# [Çözülecek Problemler]
1. Küresel ısınma metnine göre aşağıdaki soruları yanıtlayınız.
(a) Okyanuslardaki oksijen miktarı 1960-2010 yılları arasında yüzde kaç düştü?
(b) Sera gazları içinde küresel ısınma ve iklim değişikliğine neden olma bakımından ilk sırayı hangi gaz alıyor?
(c) Son 20 senedeki yıllık deniz seviyesi yükselmesi yılda kaç milimetreye çıkmış durumdadır?
2. Küresel ısınma metninde "Küresel ısınma yalnızca" ifadesiyle başlayıp "60 azaldığını belirtiyor." ifadesiyle biten bölümü hiçbir değişiklik yapmadan çoğaltınız.

# [Alıntılanan Metin]
_ _ _
Küresel ısınma yalnızca karada yaşayan canlıları değil okyanuslardaki yaşamı da tehdit ediyor. Gözümüzün gördüğü etkileri dışında denizlerde olanları da göz önüne çıkarmak üzere çalışan ve dikkat çekmeye çalışan bilim insanları var. Okyanuslardaki oksijen seviyesi 50 yılda yüzde 2 azaldı. Bilim dünyası karbondioksit salınımına karşı, dünyanın sanılandan daha hassas olduğunu söylüyor. Ortalama ısının sanayileşme öncesi döneme göre 2°C artmasının önüne geçmek için küresel karbon emisyonunun yüzde 25 oranında azaltılması gerektiği ifade ediliyor. Doğal Yaşamı Koruma Vakfı (WWF) da hava – deniz kirliliği ve küresel ısınma gibi nedenlerden dolayı doğal yaşam nüfusunun yüzde 60 azaldığını belirtiyor.
Küresel ısınma canlı çeşitliliğini olumsuz yönde etkiliyor. Yalnızca karada yaşayan canlılar değil, okyanuslardaki yaşam da büyük bir risk altında. Küresel ısınmadaki en büyük etken ise sera etkisi. Dünyayı bir örtü gibi saran atmosferdeki bazı gazların, ısıyı koruması “sera etkisi” olarak tanımlanıyor. Sıcaklığın artmasını sağlayan gaz salınımlarında meydana gelen artış küresel ısınmaya ve sera etkisinin artmasına neden oluyor. Sera gazları içerisinde küresel ısınma ve iklim değişikliğine neden olması bakımından ilk sırayı karbondioksit alıyor. Karbondioksit’in deniz suyundaki çözünürlüğü diğer gazlara oranla daha yüksek. Zengin bir biyoçeşitliliğe sahip olması bakımından okyanuslar ve denizler küresel ısınmanın yaratmış olduğu değişim sürecinden bu nedenle en çok etkilenen sucul ekosistemler olarak öne çıkıyor.
Oksijen Miktarı Azalıyor
Küresel ısınma su altı yaşamı için büyük tehdit oluşturuyor. Uluslararası Doğayı Koruma Birliği’nin yayınladığı rapora göre küresel ısınma okyanuslardaki oksijen miktarını büyük ölçüde azalttı. Raporda ifade edildiğine göre 1960-2010 yılları arasını kapsayan 50 yıllık sürede okyanuslardaki oksijen miktarı yüzde 2 düştü. 1960’larda okyanuslarda oksijenin az olduğu nokta 45 iken bu rakam günümüzde 700’e ulaştı. Bir diğer etki de ısınan okyanusların küresel su seviyesini sanılandan daha hızlı bir biçimde yukarı çektiği yönünde. Deniz seviyesinin geçtiğimiz yüzyılda 10 ile 20 santimetre kadar yükseldiği biliniyordu. Ancak, son 20 senedeki yıllık deniz seviyesi yükselmesi yılda 3,2 milimetreye çıkmış durumda.
_ _ _
# [Listelenen Öğeler]
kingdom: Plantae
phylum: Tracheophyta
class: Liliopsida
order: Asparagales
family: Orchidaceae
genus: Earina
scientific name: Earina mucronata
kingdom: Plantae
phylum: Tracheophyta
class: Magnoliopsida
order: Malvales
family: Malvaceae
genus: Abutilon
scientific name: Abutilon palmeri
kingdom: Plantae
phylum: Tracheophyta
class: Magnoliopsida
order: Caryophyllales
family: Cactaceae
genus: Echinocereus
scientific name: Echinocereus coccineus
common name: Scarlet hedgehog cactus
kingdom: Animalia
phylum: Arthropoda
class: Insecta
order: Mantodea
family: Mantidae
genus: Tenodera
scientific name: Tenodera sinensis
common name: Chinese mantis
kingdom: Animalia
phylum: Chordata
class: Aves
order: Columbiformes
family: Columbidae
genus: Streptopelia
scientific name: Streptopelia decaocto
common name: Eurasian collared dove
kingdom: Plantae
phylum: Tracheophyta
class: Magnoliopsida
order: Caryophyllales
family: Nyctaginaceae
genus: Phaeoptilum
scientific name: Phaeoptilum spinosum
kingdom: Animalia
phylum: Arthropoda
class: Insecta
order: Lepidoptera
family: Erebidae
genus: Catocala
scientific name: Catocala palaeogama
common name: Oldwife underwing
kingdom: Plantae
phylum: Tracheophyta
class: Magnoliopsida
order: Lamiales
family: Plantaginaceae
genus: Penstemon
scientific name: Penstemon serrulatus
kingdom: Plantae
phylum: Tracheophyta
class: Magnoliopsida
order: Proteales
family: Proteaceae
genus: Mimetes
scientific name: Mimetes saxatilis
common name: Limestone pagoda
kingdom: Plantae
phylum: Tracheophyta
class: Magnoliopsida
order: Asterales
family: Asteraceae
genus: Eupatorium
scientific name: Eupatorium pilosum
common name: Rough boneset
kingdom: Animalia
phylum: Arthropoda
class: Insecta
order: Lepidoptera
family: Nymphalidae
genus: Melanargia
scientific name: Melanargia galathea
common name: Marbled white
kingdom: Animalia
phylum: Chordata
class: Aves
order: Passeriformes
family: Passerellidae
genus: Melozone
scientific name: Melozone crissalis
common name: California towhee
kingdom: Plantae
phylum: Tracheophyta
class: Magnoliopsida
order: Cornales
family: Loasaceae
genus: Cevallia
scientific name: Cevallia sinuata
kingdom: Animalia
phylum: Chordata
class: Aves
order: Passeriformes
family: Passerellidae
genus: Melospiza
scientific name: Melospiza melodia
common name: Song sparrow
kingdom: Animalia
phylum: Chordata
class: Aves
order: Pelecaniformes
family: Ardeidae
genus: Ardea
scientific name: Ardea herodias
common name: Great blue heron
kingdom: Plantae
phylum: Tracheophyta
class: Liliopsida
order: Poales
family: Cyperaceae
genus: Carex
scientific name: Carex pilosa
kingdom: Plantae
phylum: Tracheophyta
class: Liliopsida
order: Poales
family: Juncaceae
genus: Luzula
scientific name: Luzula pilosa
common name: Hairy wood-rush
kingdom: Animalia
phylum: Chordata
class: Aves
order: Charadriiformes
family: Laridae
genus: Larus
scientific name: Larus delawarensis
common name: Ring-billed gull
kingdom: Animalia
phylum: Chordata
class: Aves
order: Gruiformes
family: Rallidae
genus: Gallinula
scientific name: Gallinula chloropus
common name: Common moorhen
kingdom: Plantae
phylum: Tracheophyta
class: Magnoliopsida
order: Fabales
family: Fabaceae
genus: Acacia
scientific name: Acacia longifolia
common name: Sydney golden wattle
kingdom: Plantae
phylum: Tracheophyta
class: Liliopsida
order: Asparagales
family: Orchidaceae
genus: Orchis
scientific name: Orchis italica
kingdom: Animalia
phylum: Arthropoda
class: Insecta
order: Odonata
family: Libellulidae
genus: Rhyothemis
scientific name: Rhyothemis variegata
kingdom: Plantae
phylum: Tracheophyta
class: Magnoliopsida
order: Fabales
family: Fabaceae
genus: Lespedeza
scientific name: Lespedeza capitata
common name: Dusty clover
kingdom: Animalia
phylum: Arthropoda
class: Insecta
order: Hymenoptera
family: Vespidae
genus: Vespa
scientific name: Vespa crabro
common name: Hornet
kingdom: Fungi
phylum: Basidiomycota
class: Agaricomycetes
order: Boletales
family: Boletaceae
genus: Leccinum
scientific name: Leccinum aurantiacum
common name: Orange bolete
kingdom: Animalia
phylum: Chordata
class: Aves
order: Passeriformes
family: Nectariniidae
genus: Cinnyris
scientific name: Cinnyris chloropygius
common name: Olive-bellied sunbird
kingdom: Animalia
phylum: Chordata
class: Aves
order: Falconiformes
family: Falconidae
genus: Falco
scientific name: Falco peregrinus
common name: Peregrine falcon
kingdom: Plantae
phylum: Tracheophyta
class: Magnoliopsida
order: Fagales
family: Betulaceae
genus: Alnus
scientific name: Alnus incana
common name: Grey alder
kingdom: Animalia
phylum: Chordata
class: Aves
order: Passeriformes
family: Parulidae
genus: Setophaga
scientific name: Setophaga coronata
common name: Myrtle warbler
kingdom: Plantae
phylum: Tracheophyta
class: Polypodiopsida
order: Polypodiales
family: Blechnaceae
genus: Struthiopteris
_ _ _
# [Alıştırma Yanıtları]
1.
(a) Yüzde 2
(b) Karbondioksit
(c) 3,2 milimetre

2.
Küresel ısınma yalnızca karada yaşayan canlıları değil okyanuslardaki yaşamı da tehdit ediyor. Gözümüzün gördüğü etkileri dışında denizlerde olanları da göz önüne çıkarmak üzere çalışan ve dikkat çekmeye çalışan bilim insanları var. Okyanuslardaki oksijen seviyesi 50 yılda yüzde 2 azaldı. Bilim dünyası karbondioksit salınımına karşı, dünyanın sanılandan daha hassas olduğunu söylüyor. Ortalama ısının sanayileşme öncesi döneme göre 2°C artmasının önüne geçmek için küresel karbon emisyonunun yüzde 25 oranında azaltılması gerektiği ifade ediliyor. Doğal Yaşamı Koruma Vakfı (WWF) da hava – deniz kirliliği ve küresel ısınma gibi nedenlerden dolayı doğal yaşam nüfusunun yüzde 60 azaldığını belirtiyor.